EXTRACTED DATA Start Marker

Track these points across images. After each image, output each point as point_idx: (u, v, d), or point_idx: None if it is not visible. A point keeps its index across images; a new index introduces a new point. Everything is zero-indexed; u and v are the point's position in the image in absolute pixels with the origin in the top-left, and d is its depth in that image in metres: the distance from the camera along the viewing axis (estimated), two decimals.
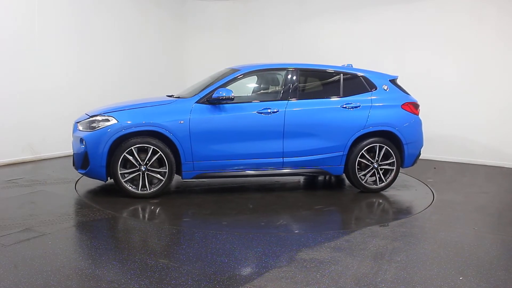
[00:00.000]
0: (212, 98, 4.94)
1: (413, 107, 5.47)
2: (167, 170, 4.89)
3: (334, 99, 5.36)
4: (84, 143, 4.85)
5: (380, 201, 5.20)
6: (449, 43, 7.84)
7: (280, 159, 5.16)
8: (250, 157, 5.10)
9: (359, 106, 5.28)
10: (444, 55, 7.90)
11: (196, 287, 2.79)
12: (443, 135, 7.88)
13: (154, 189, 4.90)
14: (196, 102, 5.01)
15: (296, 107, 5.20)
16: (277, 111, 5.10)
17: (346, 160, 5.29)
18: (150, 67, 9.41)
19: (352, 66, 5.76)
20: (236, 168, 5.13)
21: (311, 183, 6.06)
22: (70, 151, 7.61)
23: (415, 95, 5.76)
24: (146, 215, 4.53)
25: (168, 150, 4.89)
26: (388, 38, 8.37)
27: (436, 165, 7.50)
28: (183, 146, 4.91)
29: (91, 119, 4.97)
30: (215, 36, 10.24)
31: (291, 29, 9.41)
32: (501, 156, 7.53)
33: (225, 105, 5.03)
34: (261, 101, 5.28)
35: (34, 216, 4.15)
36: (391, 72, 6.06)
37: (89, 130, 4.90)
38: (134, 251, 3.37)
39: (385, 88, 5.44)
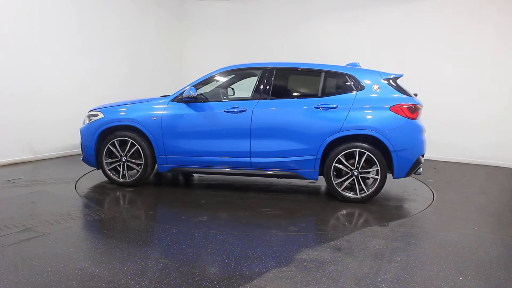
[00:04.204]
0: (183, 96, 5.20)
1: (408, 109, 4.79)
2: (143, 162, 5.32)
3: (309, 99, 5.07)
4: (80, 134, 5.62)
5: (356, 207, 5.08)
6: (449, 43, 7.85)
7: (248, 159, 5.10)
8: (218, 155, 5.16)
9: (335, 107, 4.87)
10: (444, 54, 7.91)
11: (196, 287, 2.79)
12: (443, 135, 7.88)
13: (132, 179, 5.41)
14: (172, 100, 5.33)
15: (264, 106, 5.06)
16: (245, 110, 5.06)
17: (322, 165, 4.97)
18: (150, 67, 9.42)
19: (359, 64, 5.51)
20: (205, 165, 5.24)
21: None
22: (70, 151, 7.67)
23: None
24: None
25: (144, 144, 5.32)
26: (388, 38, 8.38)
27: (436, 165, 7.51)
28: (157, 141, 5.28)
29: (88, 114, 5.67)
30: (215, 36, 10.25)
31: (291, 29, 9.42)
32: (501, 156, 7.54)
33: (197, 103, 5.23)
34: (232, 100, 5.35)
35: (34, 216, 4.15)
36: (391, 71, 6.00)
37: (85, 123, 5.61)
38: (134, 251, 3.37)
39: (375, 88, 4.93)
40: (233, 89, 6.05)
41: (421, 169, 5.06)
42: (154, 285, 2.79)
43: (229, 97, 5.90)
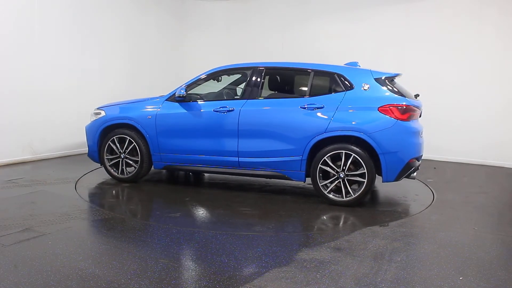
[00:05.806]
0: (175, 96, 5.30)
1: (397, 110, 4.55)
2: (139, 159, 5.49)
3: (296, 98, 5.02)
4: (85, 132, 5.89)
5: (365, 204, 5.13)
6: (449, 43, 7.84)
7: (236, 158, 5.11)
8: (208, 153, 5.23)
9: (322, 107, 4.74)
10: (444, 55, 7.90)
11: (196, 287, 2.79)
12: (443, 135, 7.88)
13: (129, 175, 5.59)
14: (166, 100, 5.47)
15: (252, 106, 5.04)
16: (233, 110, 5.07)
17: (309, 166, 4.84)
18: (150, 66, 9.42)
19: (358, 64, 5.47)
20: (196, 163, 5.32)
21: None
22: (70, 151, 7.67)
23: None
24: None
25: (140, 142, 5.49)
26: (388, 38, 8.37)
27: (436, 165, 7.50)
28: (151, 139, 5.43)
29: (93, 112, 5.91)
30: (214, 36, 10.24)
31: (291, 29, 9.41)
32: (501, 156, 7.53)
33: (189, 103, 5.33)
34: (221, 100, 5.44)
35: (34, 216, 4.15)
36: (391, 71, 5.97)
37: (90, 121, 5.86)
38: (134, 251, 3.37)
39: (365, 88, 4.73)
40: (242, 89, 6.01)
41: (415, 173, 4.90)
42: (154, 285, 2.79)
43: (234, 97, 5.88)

EXTRACTED DATA End Marker

• EXERCISE INSTRUCTIONS: Every line above goes into the copy unchanged; the pictures do not.

• OUTPUT OF THE EXERCISE:
Track these points across images. After each image, output each point as point_idx: (u, v, d), or point_idx: None if it is not visible. A point keeps its index across images; a new index introduces a new point. Everything is zero-indexed; u and v are the point's position in the image in absolute pixels with the origin in the top-left, and d is its depth in that image in metres: the distance from the camera along the viewing axis (estimated), two decimals.
[00:00.000]
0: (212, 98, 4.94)
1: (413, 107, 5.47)
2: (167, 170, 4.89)
3: (334, 99, 5.36)
4: (84, 143, 4.85)
5: (380, 201, 5.20)
6: (449, 43, 7.84)
7: (280, 159, 5.16)
8: (250, 157, 5.10)
9: (359, 106, 5.28)
10: (444, 55, 7.90)
11: (196, 287, 2.79)
12: (443, 135, 7.88)
13: (154, 189, 4.90)
14: (196, 102, 5.01)
15: (296, 107, 5.20)
16: (277, 111, 5.10)
17: (346, 160, 5.29)
18: (150, 67, 9.41)
19: (352, 66, 5.76)
20: (236, 168, 5.13)
21: (311, 183, 6.06)
22: (70, 151, 7.61)
23: (415, 95, 5.76)
24: (146, 215, 4.53)
25: (168, 150, 4.89)
26: (388, 38, 8.37)
27: (436, 165, 7.50)
28: (183, 146, 4.91)
29: (91, 119, 4.97)
30: (215, 36, 10.24)
31: (291, 29, 9.41)
32: (501, 156, 7.53)
33: (225, 105, 5.03)
34: (261, 101, 5.28)
35: (34, 216, 4.15)
36: (391, 72, 6.06)
37: (89, 130, 4.90)
38: (134, 251, 3.37)
39: (385, 88, 5.44)
[00:04.204]
0: (183, 96, 5.20)
1: (408, 109, 4.79)
2: (143, 162, 5.32)
3: (309, 99, 5.07)
4: (80, 134, 5.62)
5: (356, 207, 5.08)
6: (449, 43, 7.85)
7: (248, 159, 5.10)
8: (218, 155, 5.16)
9: (335, 107, 4.87)
10: (444, 54, 7.91)
11: (196, 287, 2.79)
12: (443, 135, 7.88)
13: (132, 179, 5.41)
14: (172, 100, 5.33)
15: (264, 106, 5.06)
16: (245, 110, 5.06)
17: (322, 165, 4.97)
18: (150, 67, 9.42)
19: (359, 64, 5.51)
20: (205, 165, 5.24)
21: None
22: (70, 151, 7.67)
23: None
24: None
25: (144, 144, 5.32)
26: (388, 38, 8.38)
27: (436, 165, 7.51)
28: (157, 141, 5.28)
29: (88, 114, 5.67)
30: (215, 36, 10.25)
31: (291, 29, 9.42)
32: (501, 156, 7.54)
33: (197, 103, 5.23)
34: (232, 100, 5.35)
35: (34, 216, 4.15)
36: (391, 71, 6.00)
37: (85, 123, 5.61)
38: (134, 251, 3.37)
39: (375, 88, 4.93)
40: (233, 89, 6.05)
41: (421, 169, 5.06)
42: (154, 285, 2.79)
43: (229, 97, 5.90)
[00:05.806]
0: (175, 96, 5.30)
1: (397, 110, 4.55)
2: (139, 159, 5.49)
3: (296, 98, 5.02)
4: (85, 132, 5.89)
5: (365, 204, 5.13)
6: (449, 43, 7.84)
7: (236, 158, 5.11)
8: (208, 153, 5.23)
9: (322, 107, 4.74)
10: (444, 55, 7.90)
11: (196, 287, 2.79)
12: (443, 135, 7.88)
13: (129, 175, 5.59)
14: (166, 100, 5.47)
15: (252, 106, 5.04)
16: (233, 110, 5.07)
17: (309, 166, 4.84)
18: (150, 66, 9.42)
19: (358, 64, 5.47)
20: (196, 163, 5.32)
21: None
22: (70, 151, 7.67)
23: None
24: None
25: (140, 142, 5.49)
26: (388, 38, 8.37)
27: (436, 165, 7.50)
28: (151, 139, 5.43)
29: (93, 112, 5.91)
30: (214, 36, 10.24)
31: (291, 29, 9.41)
32: (501, 156, 7.53)
33: (189, 103, 5.33)
34: (221, 100, 5.44)
35: (34, 216, 4.15)
36: (391, 71, 5.97)
37: (90, 121, 5.86)
38: (134, 251, 3.37)
39: (365, 88, 4.73)
40: (242, 89, 6.01)
41: (415, 173, 4.90)
42: (154, 285, 2.79)
43: (234, 97, 5.88)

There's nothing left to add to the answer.